If there is one thing New Yorkers love when it comes to basketball, it’s a mean attitude in the paint. Kurt Thomas was exactly that, perhaps the meanest.

After getting tossed around from the Miami Heat and the Dallas Mavericks in his first three seasons as a pro, it was starting to look like his identity would be a fringe player at best. He wasn’t putting up huge numbers, and he wasn’t particularly athletic.

However, when he finally in a relevant position to carve an identity on the biggest stage of all: New York in the NBA Finals.

At age 26, after a tenuous early career, Kurt Thomas found himself playing 23.6 minutes a night for a squad that pried their way into the NBA Finals, giving Ewing once last chance at the glory.

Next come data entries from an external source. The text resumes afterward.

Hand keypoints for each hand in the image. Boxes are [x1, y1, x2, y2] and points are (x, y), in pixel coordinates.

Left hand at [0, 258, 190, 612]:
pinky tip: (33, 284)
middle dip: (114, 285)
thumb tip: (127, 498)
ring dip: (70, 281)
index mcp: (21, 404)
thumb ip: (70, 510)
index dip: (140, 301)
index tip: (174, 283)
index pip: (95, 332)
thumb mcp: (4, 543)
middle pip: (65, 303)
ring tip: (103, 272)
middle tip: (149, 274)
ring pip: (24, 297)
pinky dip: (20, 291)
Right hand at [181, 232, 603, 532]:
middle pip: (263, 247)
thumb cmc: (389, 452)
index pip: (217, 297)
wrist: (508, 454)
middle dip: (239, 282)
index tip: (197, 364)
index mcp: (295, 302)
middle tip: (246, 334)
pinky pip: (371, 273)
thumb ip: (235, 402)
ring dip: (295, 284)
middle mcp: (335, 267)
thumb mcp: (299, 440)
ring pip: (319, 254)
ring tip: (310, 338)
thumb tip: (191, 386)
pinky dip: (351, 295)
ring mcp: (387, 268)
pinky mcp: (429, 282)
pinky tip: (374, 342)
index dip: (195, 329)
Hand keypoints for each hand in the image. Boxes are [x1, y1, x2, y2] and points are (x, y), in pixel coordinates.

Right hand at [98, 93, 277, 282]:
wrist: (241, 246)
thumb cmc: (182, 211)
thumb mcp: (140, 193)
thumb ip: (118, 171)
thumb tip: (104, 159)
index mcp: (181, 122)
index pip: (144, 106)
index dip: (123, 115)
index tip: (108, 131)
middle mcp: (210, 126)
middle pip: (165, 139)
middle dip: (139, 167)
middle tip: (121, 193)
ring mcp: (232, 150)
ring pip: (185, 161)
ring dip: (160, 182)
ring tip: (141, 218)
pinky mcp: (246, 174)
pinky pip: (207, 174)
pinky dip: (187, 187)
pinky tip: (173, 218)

While Thomas only averaged 8.1 points and 5.7 rebounds in that season, he was a critical part of the Knicks bad-boys identity in the turn of the millennium, which was good enough to keep his value high enough for an 18 year run as an NBA big man. Not too bad.

He, like Marcus Camby, had the benefit of learning from two class-act professional centers in Patrick Ewing and Herb Williams.

Ultimately, he only played eight seasons for the Knicks, averaging 10.6 points and 7.5 rebounds, but his impact in Knick culture and history is far greater than that.